Ok, setelah lelap tidur semalam, pagi, sesuai janji, gue
sudah dijemput untuk keliling Painan seri ke-2, Tempat pelelangan ikan,
dan batu kalang.
Di
daerah nelayan kebanyakan, aktivitas warga di tempat pelelangan ikan
ini pun biasa saja. Tapi, karena haus dengan suasana baru, apapun gue
lahap. Dan, memang, lagi-lagi bisa menikmati suasananya. Seru.
Tidak
lama kemudian, pindah ke lokasi lain, batu kalang.
Situs wisata alam
ini letaknya tidak jauh dari pelelangan ikan.
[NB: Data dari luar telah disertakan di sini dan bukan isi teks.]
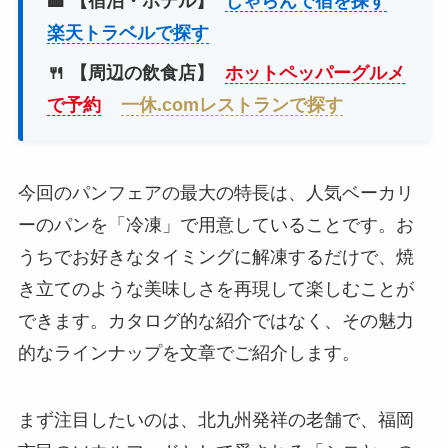
🏨 【宿泊・ホテル】
じゃらんで宿を探す
楽天トラベルで探す
🍴 【周辺の飲食店】
ホットペッパーグルメ
で予約
一休.comレストランで探す
今回のパンフェアの最大の特長は、人気ベーカリ
ーのパンを「冷凍」で用意していることです。お
うちでお好きなタイミングに解凍するだけで、焼
き立てのような美味しさを再現して楽しむことが
できます。カタログ的な紹介ではなく、その魅力
的なラインナップを文章でご紹介します。
まず注目したいのは、北九州発祥の老舗で、福岡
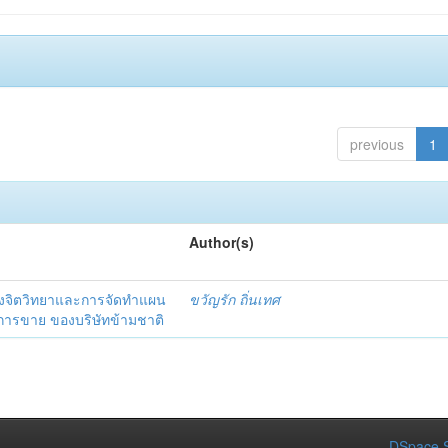
previous
1
Author(s)
งจิตวิทยาและการจัดทำแผน
ขวัญรัก ถิ่นเทศ
นการขาย ของบริษัทข้ามชาติ
DSpace S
Cukup menyusuri tepian
pantai, dan melalui jalan pintas desa nelayan, maka tibalah.
Painan,
atau kota kecamatan Tarusan, sepertinya memang memiliki garis pantai
yang teramat panjang. Selain memang lokasinya di pesisir selatan, kota
ini juga kaya dengan keindahan alam lainnya.Dan batu-batu besar yang
berserakan di tepian pantai, adalah paduan bukit dan pantai. Yup,
batu-batu berukuran besar hingga yang kecil, dulunya karena longsoran
dari bukit. Sebaran batunya panjang, menutup garis pantai. Dan di sisi
lainnya, kehidupan nelayan juga bisa menjadi bonus wisata.
Tapi,
sayang entrupsi air laut sudah sangat parah. Ini bisa dilihat dari
tumbangnya sejumlah pohon kelapa, dan naiknya garis pantai. Di beberapa
titik, dekat pemukiman warga nelayan, misalnya, sudah ada beton penahan
entrupsi. Makin lama memang semakin tergerus.
Satu hal lagi yang bisa
gue bagi adalah, sepertinya warga lokal sini, punya tradisi untuk
memakamkan keluarganya di lereng bukit. Tidak hanya di sini saja. Saat
menuju Painan dari Padang pun ada beberapa lokasi pemakaman yang berada
di lereng bukit.
Dua lokasi rasanya memang kurang, apalagai ada
tawaran untuk melihat situs lainnya. Tapi, karena keterbatasan waktu,
gue pun harus segera menyudahi keberadaan gue di Tarusan. Sesi terakhir,
pantai di depan desa.
Gue baru sekali ini melihat pulangnya para
nelayan dari melaut. G, kagum cara mereka, para nelayan, menafkahi diri.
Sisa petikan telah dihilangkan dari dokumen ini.